- _ABOUT THIS EXERCISE_
Please write out all of the records below exactly as they appear.

- _RECORDED INFORMATION_
==================================================

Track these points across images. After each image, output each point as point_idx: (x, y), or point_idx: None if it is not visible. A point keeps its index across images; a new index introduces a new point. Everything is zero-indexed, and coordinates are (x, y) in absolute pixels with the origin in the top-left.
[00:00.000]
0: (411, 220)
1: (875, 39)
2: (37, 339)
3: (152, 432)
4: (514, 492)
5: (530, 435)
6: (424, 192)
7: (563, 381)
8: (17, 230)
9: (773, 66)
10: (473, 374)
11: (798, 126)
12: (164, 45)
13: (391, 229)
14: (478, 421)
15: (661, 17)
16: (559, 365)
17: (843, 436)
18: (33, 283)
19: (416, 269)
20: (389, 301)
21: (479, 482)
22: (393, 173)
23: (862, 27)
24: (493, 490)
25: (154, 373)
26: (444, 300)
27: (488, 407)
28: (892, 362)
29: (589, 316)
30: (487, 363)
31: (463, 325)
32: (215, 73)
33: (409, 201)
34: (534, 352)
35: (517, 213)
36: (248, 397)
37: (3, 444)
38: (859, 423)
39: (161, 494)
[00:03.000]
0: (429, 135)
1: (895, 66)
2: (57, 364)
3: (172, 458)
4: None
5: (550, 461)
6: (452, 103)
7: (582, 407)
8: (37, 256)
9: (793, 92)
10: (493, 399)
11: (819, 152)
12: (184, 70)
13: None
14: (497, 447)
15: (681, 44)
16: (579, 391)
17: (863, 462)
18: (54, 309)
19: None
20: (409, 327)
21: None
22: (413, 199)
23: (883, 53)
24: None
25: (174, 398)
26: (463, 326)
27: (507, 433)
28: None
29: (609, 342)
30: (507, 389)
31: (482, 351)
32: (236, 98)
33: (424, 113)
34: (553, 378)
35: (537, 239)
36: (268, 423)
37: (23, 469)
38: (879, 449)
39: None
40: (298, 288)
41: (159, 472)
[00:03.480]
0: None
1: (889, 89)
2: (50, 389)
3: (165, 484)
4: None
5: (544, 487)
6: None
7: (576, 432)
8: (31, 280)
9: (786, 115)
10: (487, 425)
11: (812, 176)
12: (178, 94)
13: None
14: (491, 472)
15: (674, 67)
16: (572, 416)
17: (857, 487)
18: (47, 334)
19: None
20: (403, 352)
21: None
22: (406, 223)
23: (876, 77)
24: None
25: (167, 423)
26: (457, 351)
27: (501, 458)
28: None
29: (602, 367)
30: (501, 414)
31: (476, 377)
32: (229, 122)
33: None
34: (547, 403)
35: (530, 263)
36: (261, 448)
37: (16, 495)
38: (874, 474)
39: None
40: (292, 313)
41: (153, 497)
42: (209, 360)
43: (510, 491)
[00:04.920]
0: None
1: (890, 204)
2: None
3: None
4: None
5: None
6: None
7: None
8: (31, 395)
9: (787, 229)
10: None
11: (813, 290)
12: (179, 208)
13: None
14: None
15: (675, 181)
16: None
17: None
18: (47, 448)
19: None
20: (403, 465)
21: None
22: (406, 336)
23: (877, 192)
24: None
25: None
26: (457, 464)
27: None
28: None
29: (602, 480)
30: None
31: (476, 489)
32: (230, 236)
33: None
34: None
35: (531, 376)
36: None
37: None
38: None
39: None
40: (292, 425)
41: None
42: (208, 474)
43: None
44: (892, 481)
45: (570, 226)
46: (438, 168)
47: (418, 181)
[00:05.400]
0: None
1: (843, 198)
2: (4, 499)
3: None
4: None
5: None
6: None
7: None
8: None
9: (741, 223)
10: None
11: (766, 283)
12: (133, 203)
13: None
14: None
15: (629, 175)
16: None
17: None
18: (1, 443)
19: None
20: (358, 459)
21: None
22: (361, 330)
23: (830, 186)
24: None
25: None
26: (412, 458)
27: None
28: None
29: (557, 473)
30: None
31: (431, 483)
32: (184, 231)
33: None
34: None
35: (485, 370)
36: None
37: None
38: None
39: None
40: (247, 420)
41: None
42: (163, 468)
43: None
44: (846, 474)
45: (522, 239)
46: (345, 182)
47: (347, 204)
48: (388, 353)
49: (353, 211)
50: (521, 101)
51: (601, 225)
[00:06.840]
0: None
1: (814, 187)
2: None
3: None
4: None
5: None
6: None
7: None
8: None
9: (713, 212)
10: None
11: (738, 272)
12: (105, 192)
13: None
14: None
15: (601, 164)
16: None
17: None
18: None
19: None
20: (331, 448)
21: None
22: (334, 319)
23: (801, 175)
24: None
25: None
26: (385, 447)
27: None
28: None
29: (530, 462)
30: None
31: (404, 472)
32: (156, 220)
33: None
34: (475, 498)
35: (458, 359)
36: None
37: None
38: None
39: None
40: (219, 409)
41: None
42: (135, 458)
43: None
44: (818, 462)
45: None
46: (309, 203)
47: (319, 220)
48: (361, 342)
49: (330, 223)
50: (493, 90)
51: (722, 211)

==================================================

- _TASK SOLUTION_
Track these points across images. After each image, output each point as point_idx: (x, y), or point_idx: None if it is not visible. A point keeps its index across images; a new index introduces a new point. Everything is zero-indexed, and coordinates are (x, y) in absolute pixels with the origin in the top-left.
[00:00.000]
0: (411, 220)
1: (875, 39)
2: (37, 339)
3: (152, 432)
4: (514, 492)
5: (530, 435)
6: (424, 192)
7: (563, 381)
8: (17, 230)
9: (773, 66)
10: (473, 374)
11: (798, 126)
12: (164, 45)
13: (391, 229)
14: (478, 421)
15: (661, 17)
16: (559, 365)
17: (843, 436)
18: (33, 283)
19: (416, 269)
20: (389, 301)
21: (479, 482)
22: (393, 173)
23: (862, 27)
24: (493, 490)
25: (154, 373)
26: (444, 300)
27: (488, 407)
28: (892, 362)
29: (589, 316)
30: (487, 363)
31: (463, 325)
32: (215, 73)
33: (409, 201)
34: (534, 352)
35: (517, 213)
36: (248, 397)
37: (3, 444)
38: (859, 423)
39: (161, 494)
[00:03.000]
0: (429, 135)
1: (895, 66)
2: (57, 364)
3: (172, 458)
4: None
5: (550, 461)
6: (452, 103)
7: (582, 407)
8: (37, 256)
9: (793, 92)
10: (493, 399)
11: (819, 152)
12: (184, 70)
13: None
14: (497, 447)
15: (681, 44)
16: (579, 391)
17: (863, 462)
18: (54, 309)
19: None
20: (409, 327)
21: None
22: (413, 199)
23: (883, 53)
24: None
25: (174, 398)
26: (463, 326)
27: (507, 433)
28: None
29: (609, 342)
30: (507, 389)
31: (482, 351)
32: (236, 98)
33: (424, 113)
34: (553, 378)
35: (537, 239)
36: (268, 423)
37: (23, 469)
38: (879, 449)
39: None
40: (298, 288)
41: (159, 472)
[00:03.480]
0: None
1: (889, 89)
2: (50, 389)
3: (165, 484)
4: None
5: (544, 487)
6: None
7: (576, 432)
8: (31, 280)
9: (786, 115)
10: (487, 425)
11: (812, 176)
12: (178, 94)
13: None
14: (491, 472)
15: (674, 67)
16: (572, 416)
17: (857, 487)
18: (47, 334)
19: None
20: (403, 352)
21: None
22: (406, 223)
23: (876, 77)
24: None
25: (167, 423)
26: (457, 351)
27: (501, 458)
28: None
29: (602, 367)
30: (501, 414)
31: (476, 377)
32: (229, 122)
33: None
34: (547, 403)
35: (530, 263)
36: (261, 448)
37: (16, 495)
38: (874, 474)
39: None
40: (292, 313)
41: (153, 497)
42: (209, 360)
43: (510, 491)
[00:04.920]
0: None
1: (890, 204)
2: None
3: None
4: None
5: None
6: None
7: None
8: (31, 395)
9: (787, 229)
10: None
11: (813, 290)
12: (179, 208)
13: None
14: None
15: (675, 181)
16: None
17: None
18: (47, 448)
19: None
20: (403, 465)
21: None
22: (406, 336)
23: (877, 192)
24: None
25: None
26: (457, 464)
27: None
28: None
29: (602, 480)
30: None
31: (476, 489)
32: (230, 236)
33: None
34: None
35: (531, 376)
36: None
37: None
38: None
39: None
40: (292, 425)
41: None
42: (208, 474)
43: None
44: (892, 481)
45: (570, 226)
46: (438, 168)
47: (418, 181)
[00:05.400]
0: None
1: (843, 198)
2: (4, 499)
3: None
4: None
5: None
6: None
7: None
8: None
9: (741, 223)
10: None
11: (766, 283)
12: (133, 203)
13: None
14: None
15: (629, 175)
16: None
17: None
18: (1, 443)
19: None
20: (358, 459)
21: None
22: (361, 330)
23: (830, 186)
24: None
25: None
26: (412, 458)
27: None
28: None
29: (557, 473)
30: None
31: (431, 483)
32: (184, 231)
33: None
34: None
35: (485, 370)
36: None
37: None
38: None
39: None
40: (247, 420)
41: None
42: (163, 468)
43: None
44: (846, 474)
45: (522, 239)
46: (345, 182)
47: (347, 204)
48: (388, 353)
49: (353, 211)
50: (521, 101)
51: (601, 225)
[00:06.840]
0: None
1: (814, 187)
2: None
3: None
4: None
5: None
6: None
7: None
8: None
9: (713, 212)
10: None
11: (738, 272)
12: (105, 192)
13: None
14: None
15: (601, 164)
16: None
17: None
18: None
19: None
20: (331, 448)
21: None
22: (334, 319)
23: (801, 175)
24: None
25: None
26: (385, 447)
27: None
28: None
29: (530, 462)
30: None
31: (404, 472)
32: (156, 220)
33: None
34: (475, 498)
35: (458, 359)
36: None
37: None
38: None
39: None
40: (219, 409)
41: None
42: (135, 458)
43: None
44: (818, 462)
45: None
46: (309, 203)
47: (319, 220)
48: (361, 342)
49: (330, 223)
50: (493, 90)
51: (722, 211)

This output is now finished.